In summary, this study combined two classic paradigms that have been used to examine the effects of attention and prediction into a single, orthogonal design. The component effects of attention enhancement and prediction suppression were found, but the novel result was the interaction between these effects such that that attention enhancement occurred for unpredicted events but not for predicted events. We propose that, at least in the temporal domain, the presentation of a precise prediction cue obviated the need for attention. This interpretation calls for further studies to explore how attention and prediction interact given differing degrees of predication precision in both temporal and spatial domains.

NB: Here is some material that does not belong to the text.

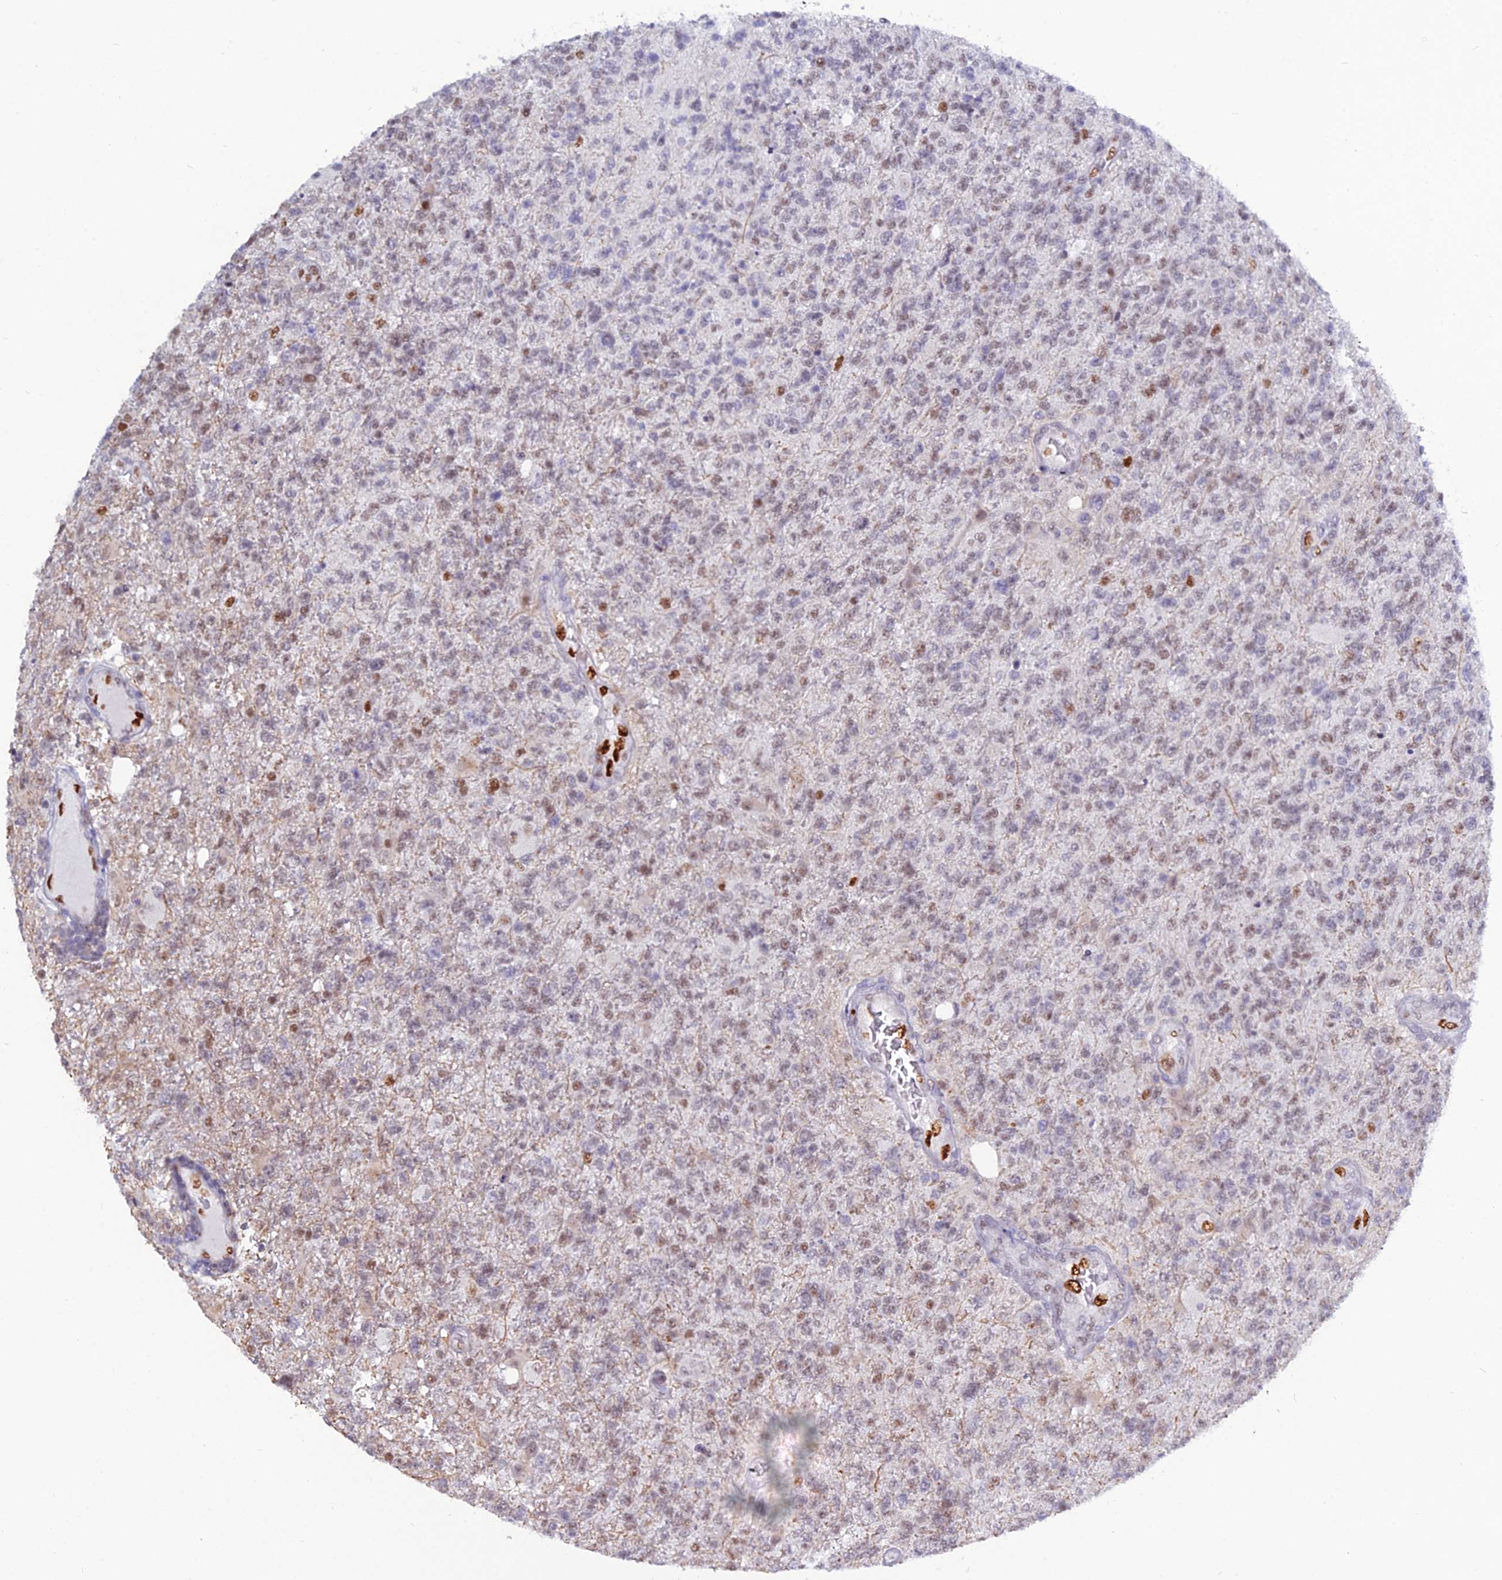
{"staining": {"intensity": "weak", "quantity": "<25%", "location": "nuclear"}, "tissue": "glioma", "cell_type": "Tumor cells", "image_type": "cancer", "snomed": [{"axis": "morphology", "description": "Glioma, malignant, High grade"}, {"axis": "topography", "description": "Brain"}], "caption": "This is an immunohistochemistry photomicrograph of glioma. There is no expression in tumor cells.", "gene": "NOL4L", "patient": {"sex": "male", "age": 56}}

Reprint requests should be sent to Tim Paris, The MARCS Institute, University of Western Sydney, Bullecourt Avenue, Milperra, 2214, NSW, Australia, or via e-mail: firstname.lastname@example.org.
We originally performed permutation analysis on a set range of 50 msec either side of the N1 peak (i.e., 50–150 msec); however, this yielded significance from the earliest time point so we extended this window to encompass all effects of interest (0–150 msec; Kiesel, Miller, Jolicœur, & Brisson, 2008).